The turbine has was back online as of Tuesday, with no signs of pressure loss, Stearns said.
“We are hopeful that the issue was corrected through our actions yesterday,” he said.
Clarkson presented a financial status update for the turbine to selectmen Monday.
The expected completion date of construction was meant to be February 2011, but operation has been sporadic due to mechanical problems, according to a report submitted by Town Manager Troy Clarkson on the turbines functionality and expenses. In a contract between the town and the contractor who installed the turbine, Lumos, a Wilmington-based energy company, the town is eligible for liquid damages of $1,000 per day that the turbine is not operational from the expected date of completion.
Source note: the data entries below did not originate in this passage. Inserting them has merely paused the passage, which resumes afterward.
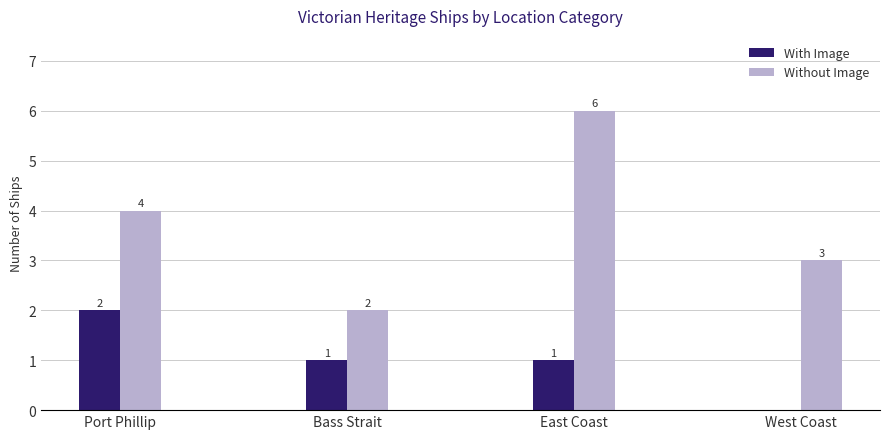

True or false: With Image has a value of 2 at Port Phillip.

True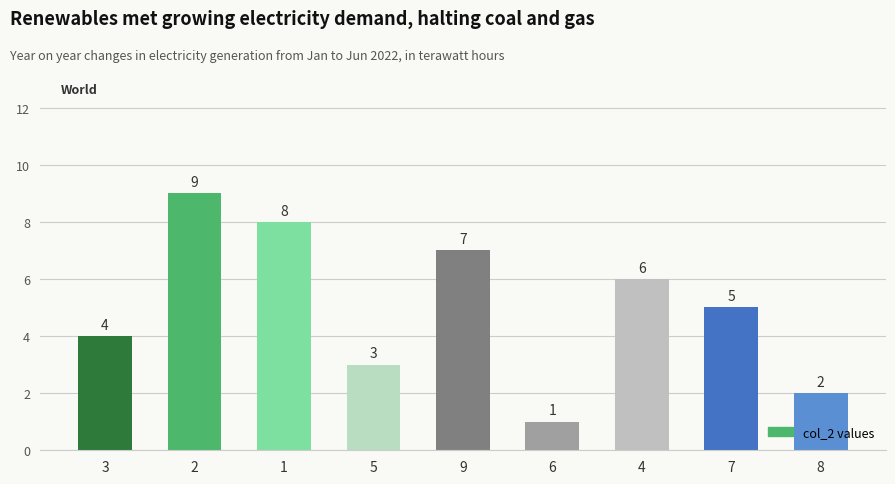

How many series are shown in this chart?

1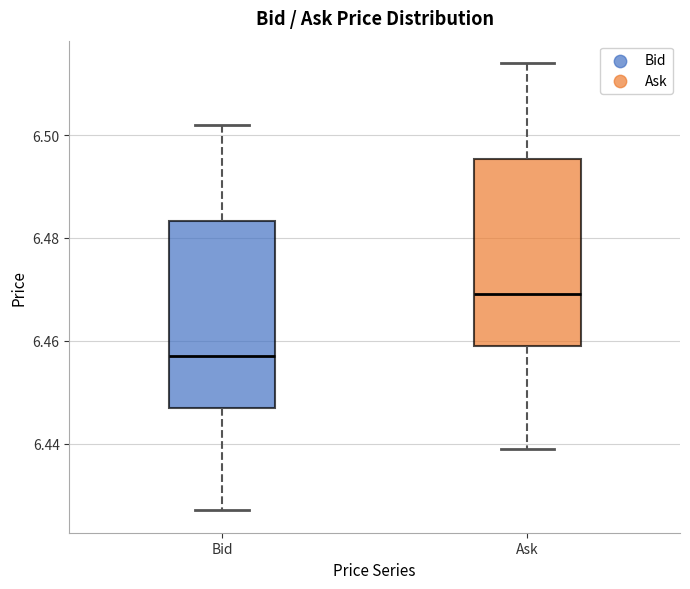

Where is the lower edge of the box for Ask on the y-axis? The values are not printed on the chart, so give them approximately, as read against the axis.

6.460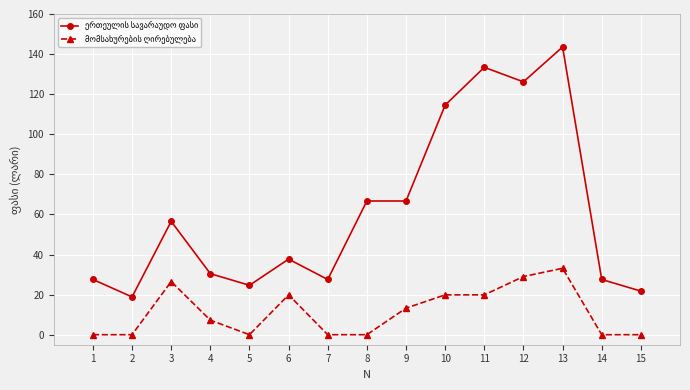

What is the spread (max minus min) of values at 11?

113.5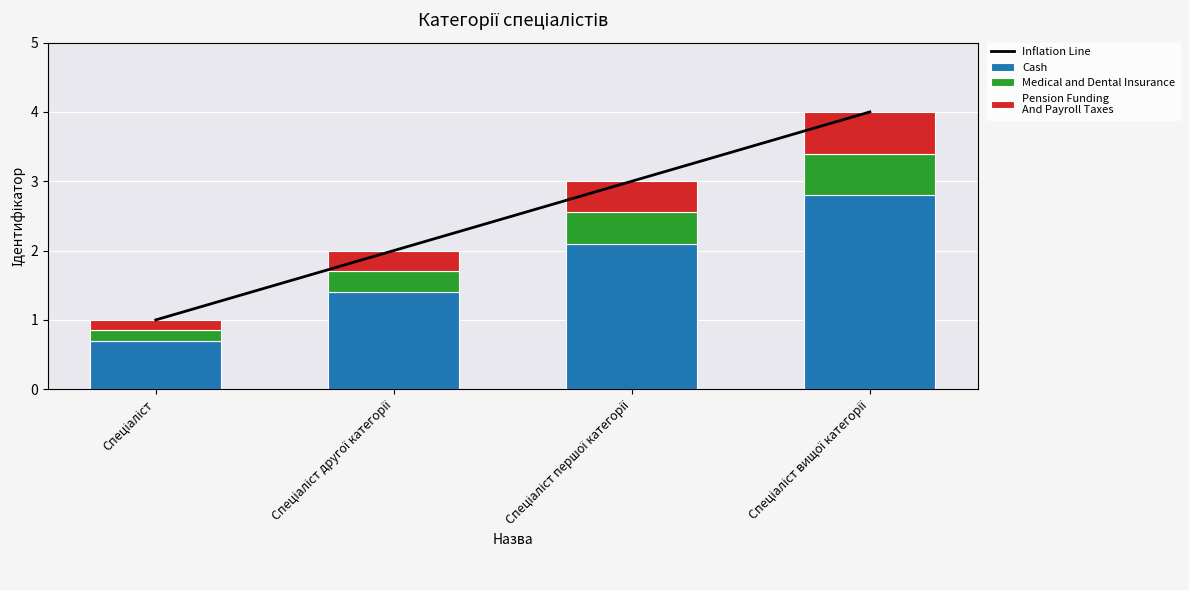

What is the lowest value of the Inflation Line series?

1.0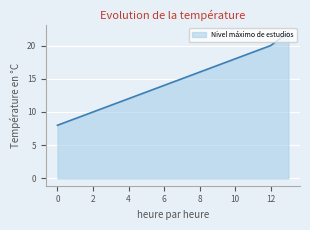

What is the minimum value shown in the chart?

8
To date, the liquid damages total $1.6 million, Troy said.
“Here we are being up front and sharing the data. The news is not good, but it’s out there,” Clarkson said.
The turbine cost taxpayers $750,000 to construct and since its completion, taxpayers have paid out another $92,521 in consulting fees to Aeronutica Windpower to mitigate repairs.
Clarkson said a grant from the Mass Technology Collaborative was initially signed in 2009 to reimburse the town $250,000 for the wind turbine. When the town decided to increase the size of the turbine, another $200,000 was added to the grant, which can reimburse the town for up to 75 percent of the cost.
Because of ongoing mechanical issues, the town has yet to take ownership of the machine, which means they have not received any money from the grant.
In the financial status update, Clarkson only included the initial $250,000 grant, in case the rest of it may have expired since the contract was signed six years ago.
“It is an academic exercise at this point, as the final financials have not yet been determined,” Clarkson said.